"Wes, 21, an Eagle Scout and college student from Michigan, played video games 80 hours a week, only stopping to eat every two to three days. He lost 25 pounds and failed his classes" (Irvine, 2018).
The World Health Organization (WHO) recently announced the addition of “gaming disorder” to the next edition of the International Classification of Diseases.
Gaming disorder is defined in the 11th Revision of the International Classification of Diseases (ICD-11) as a pattern of gaming behavior (“digital-gaming” or “video-gaming”) characterized by impaired control over gaming, increasing priority given to gaming over other activities to the extent that gaming takes precedence over other interests and daily activities, and continuation or escalation of gaming despite the occurrence of negative consequences (World Health Organization, 2018).
For your reference, internet gaming disorder appeared in DSM-V in the section identifying areas in need of research. While it’s called internet gaming disorder, the internet part is not required. As it’s currently written, a person would need five of these symptoms to be diagnosed:
- Preoccupation with gaming
- Withdrawal symptoms when gaming is taken away or not possible (sadness, anxiety, irritability)

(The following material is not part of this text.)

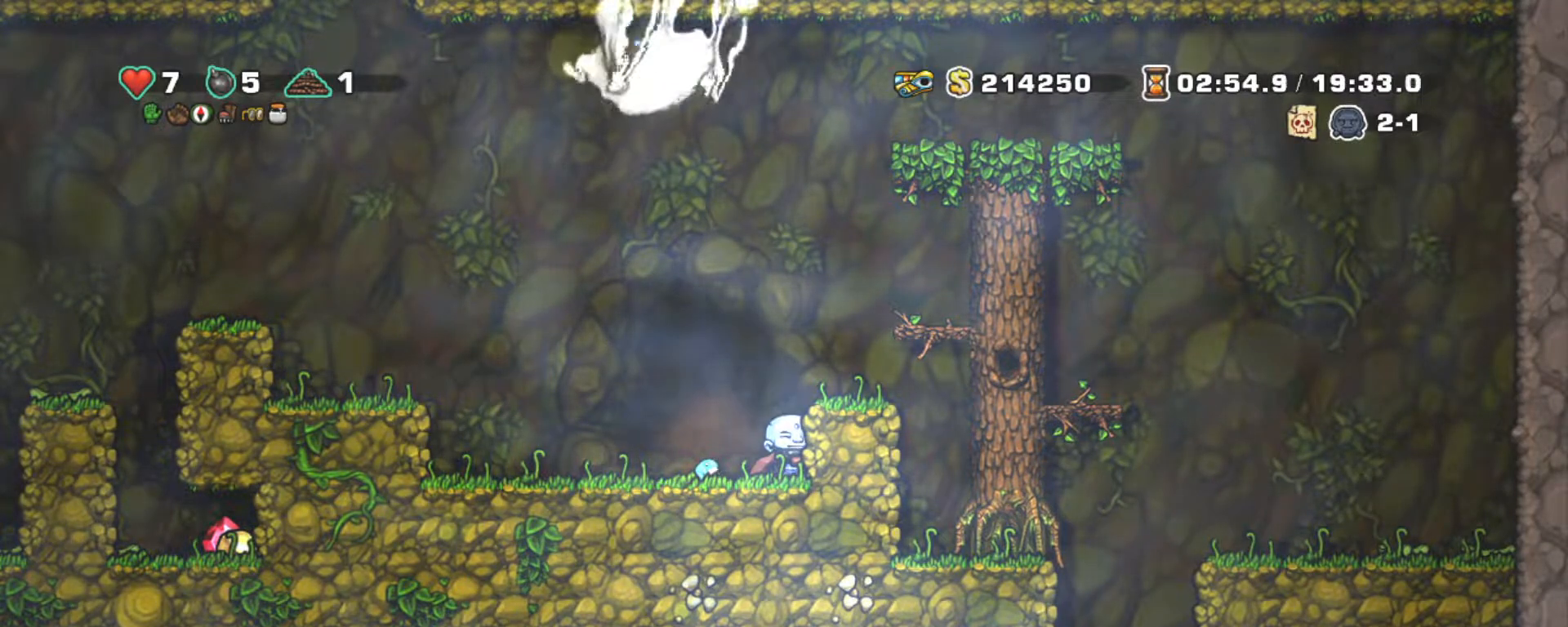
{"keys": ["right", "shift"], "events": [[50, "right", "down"]]}
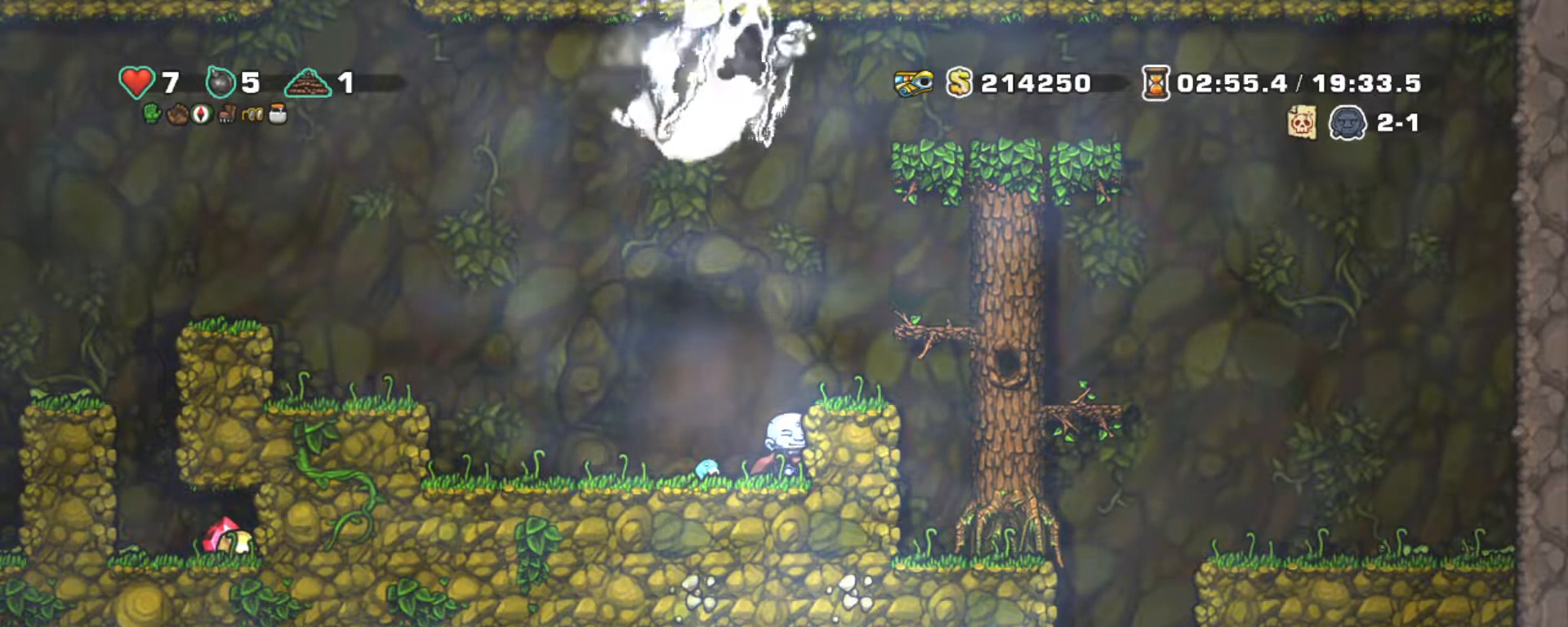
{"keys": ["right", "shift"], "events": []}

- Tolerance, the need to spend more time gaming to satisfy the urge
- Inability to reduce playing, unsuccessful attempts to quit gaming
- Giving up other activities, loss of interest in previously enjoyed activities due to gaming
- Continuing to game despite problems
- Deceiving family members or others about the amount of time spent on gaming
- The use of gaming to relieve negative moods, such as guilt or hopelessness
- Risk, having jeopardized or lost a job or relationship due to gaming (“Internet gaming,” 2018)
The symptoms, as it true for (almost?) all DSM-V diagnoses, must cause “significant impairment or distress” (“Internet gaming,” 2018).
Following WHO’s announcement, 25 researchers co-authored a short and freely-available paper published in the Journal of Behavioral Addictions (Aarseth et al., 2017) outlining their concerns with the inclusion of gaming disorder in ICD-11. Their six concerns are:
- “The quality of the research base is low.”
- “The current operationalization of the construct leans too heavily on substance use and gambling criteria.”
- “There is no consensus on the symptomatology and assessment of problematic gaming.”
- “Moral panics around the harm of video gaming might result in premature application of a clinical diagnosis and the treatment of abundant false-positive cases, especially among children and adolescents.”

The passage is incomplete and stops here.